Creating a master GPFS log file

The GPFS™ log frequently shows problems on one node that actually originated on another node.

GPFS is a file system that runs on multiple nodes of a cluster. This means that problems originating on one node of a cluster often have effects that are visible on other nodes. It is often valuable to merge the GPFS logs in pursuit of a problem. Having accurate time stamps aids the analysis of the sequence of events.

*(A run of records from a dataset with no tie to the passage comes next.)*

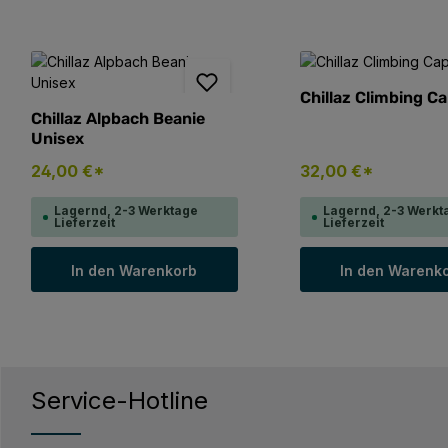
Chillaz Climbing C
Chillaz Alpbach Beanie
Unisex
24,00 €*
32,00 €*
Lagernd, 2-3 Werktage
Lagernd, 2-3 Werkt
Lieferzeit
Lieferzeit
In den Warenkorb
In den Warenk
Service-Hotline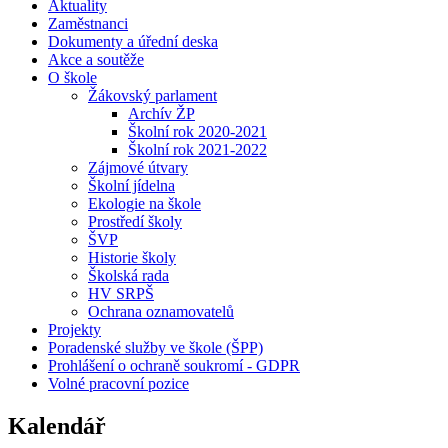
Aktuality
Zaměstnanci
Dokumenty a úřední deska
Akce a soutěže
O škole
Žákovský parlament
Archív ŽP
Školní rok 2020-2021
Školní rok 2021-2022
Zájmové útvary
Školní jídelna
Ekologie na škole
Prostředí školy
ŠVP
Historie školy
Školská rada
HV SRPŠ
Ochrana oznamovatelů
Projekty
Poradenské služby ve škole (ŠPP)
Prohlášení o ochraně soukromí - GDPR
Volné pracovní pozice
Kalendář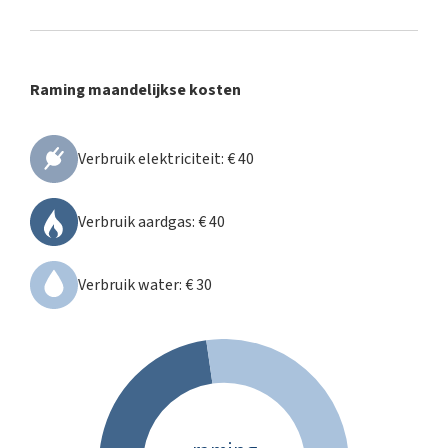
Raming maandelijkse kosten
Verbruik elektriciteit
:
€ 40
Verbruik aardgas
:
€ 40
Verbruik water
:
€ 30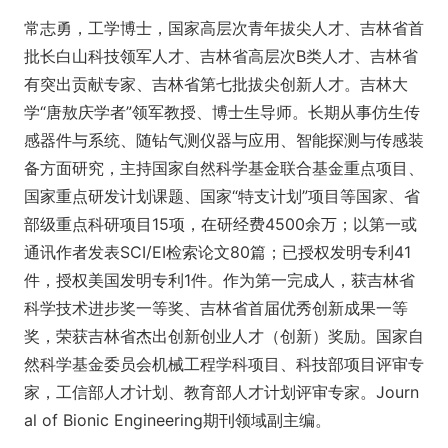
常志勇，工学博士，国家高层次青年拔尖人才、吉林省首
批长白山科技领军人才、吉林省高层次B类人才、吉林省
有突出贡献专家、吉林省第七批拔尖创新人才。吉林大
学“唐敖庆学者”领军教授、博士生导师。长期从事仿生传
感器件与系统、随钻气测仪器与应用、智能探测与传感装
备方面研究，主持国家自然科学基金联合基金重点项目、
国家重点研发计划课题、国家“特支计划”项目等国家、省
部级重点科研项目15项，在研经费4500余万；以第一或
通讯作者发表SCI/EI检索论文80篇；已授权发明专利41
件，授权美国发明专利1件。作为第一完成人，获吉林省
科学技术进步奖一等奖、吉林省首届优秀创新成果一等
奖，荣获吉林省杰出创新创业人才（创新）奖励。国家自
然科学基金委员会机械工程学科项目、科技部项目评审专
家，工信部人才计划、教育部人才计划评审专家。Journ
al of Bio
nic Engineering期刊领域副主编。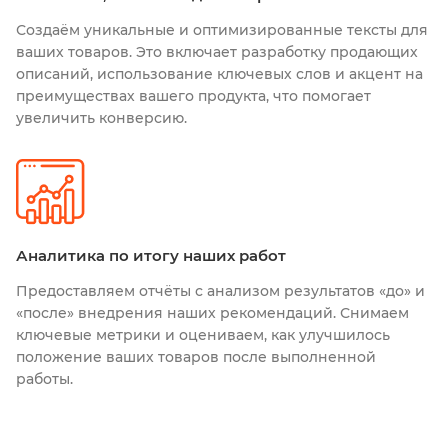
Создаём уникальные и оптимизированные тексты для
ваших товаров. Это включает разработку продающих
описаний, использование ключевых слов и акцент на
преимуществах вашего продукта, что помогает
увеличить конверсию.
Аналитика по итогу наших работ
Предоставляем отчёты с анализом результатов «до» и
«после» внедрения наших рекомендаций. Снимаем
ключевые метрики и оцениваем, как улучшилось
положение ваших товаров после выполненной
работы.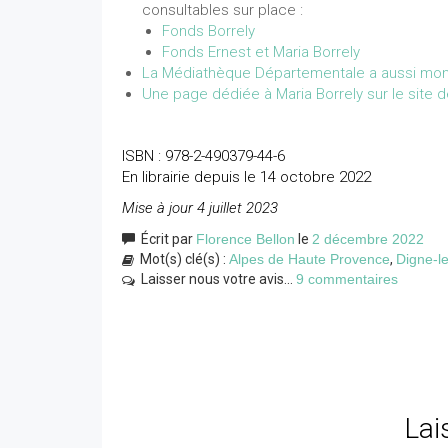
consultables sur place :
Fonds Borrely
Fonds Ernest et Maria Borrely
La Médiathèque Départementale a aussi mont
Une page dédiée à Maria Borrely sur le site 
ISBN : 978-2-490379-44-6
En librairie depuis le 14 octobre 2022
Mise à jour 4 juillet 2023
Écrit par
Florence Bellon
le
2 décembre 2022
Mot(s) clé(s) :
Alpes de Haute Provence
,
Digne-l
Laisser nous votre avis...
9 commentaires
Lai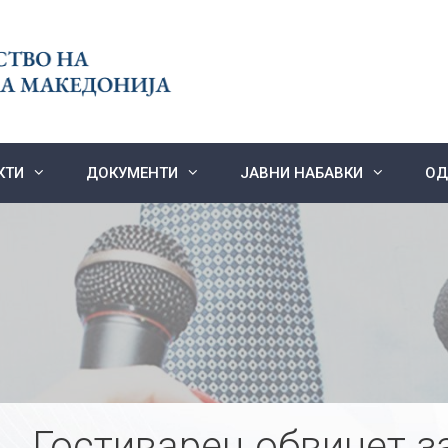
КТИ
ДОКУМЕНТИ
ЈАВНИ НАБАВКИ
ОД
Гостиварец обвинет з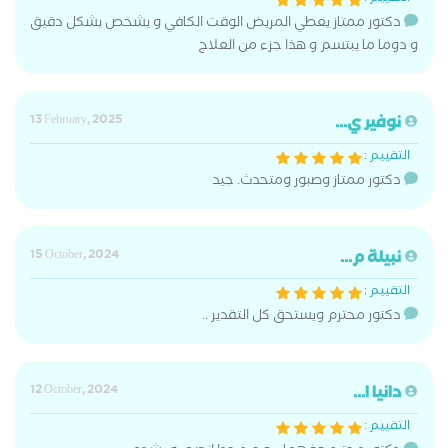
دكتور ممتاز يعطي المريض الوقت الكافي و يشخص بشكل دقيق
و دوما ما يبتسم و هذا جزء من العلاج
نوفير ي...
13 February, 2025
التقييم :
دكتور ممتاز وصبور ومتحدث. جيد
نبيلة م...
15 October, 2024
التقييم :
دكتور محترم ويستحق كل التقدير ..
دانيا ا...
12 October, 2024
التقييم :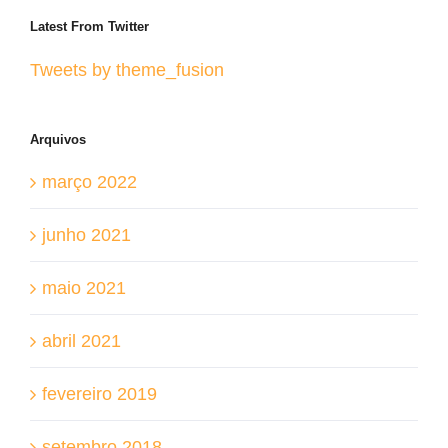
Latest From Twitter
Tweets by theme_fusion
Arquivos
março 2022
junho 2021
maio 2021
abril 2021
fevereiro 2019
setembro 2018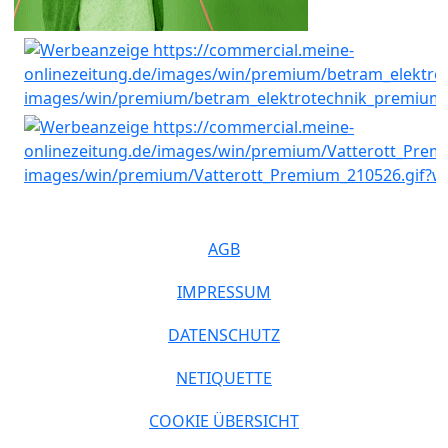
AGB
IMPRESSUM
DATENSCHUTZ
NETIQUETTE
COOKIE ÜBERSICHT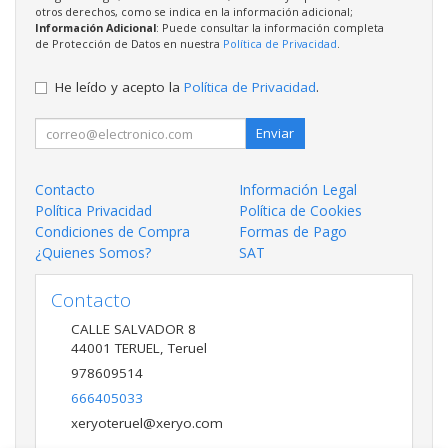
otros derechos, como se indica en la información adicional;
Información Adicional
: Puede consultar la información completa
de Protección de Datos en nuestra
Política de Privacidad
.
He leído y acepto la
Política de Privacidad
.
Enviar
Contacto
Información Legal
Política Privacidad
Política de Cookies
Condiciones de Compra
Formas de Pago
¿Quienes Somos?
SAT
Contacto
CALLE SALVADOR 8
44001
TERUEL
,
Teruel
978609514
666405033
xeryoteruel@xeryo.com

Before following any of the debug steps, IBM® suggests that you:
  1. Synchronize all clocks of all nodes in the GPFS cluster. If this is not done, and clocks on different nodes are out of sync, there is no way to establish the real time line of events occurring on multiple nodes. Therefore, a merged error log is less useful for determining the origin of a problem and tracking its effects.
  2. Merge and chronologically sort all of the GPFS log entries from each node in the cluster. The --gather-logs option of the gpfs.snap command can be used to achieve this:
    gpfs.snap --gather-logs -d /tmp/logs -N all
    The system displays information similar to:
    gpfs.snap: Gathering mmfs logs ...
    gpfs.snap: The sorted and unsorted mmfs.log files are in /tmp/logs

    If the --gather-logs option is not available on your system, you can create your own script to achieve the same task; use /usr/lpp/mmfs/samples/gatherlogs.samples.sh as an example.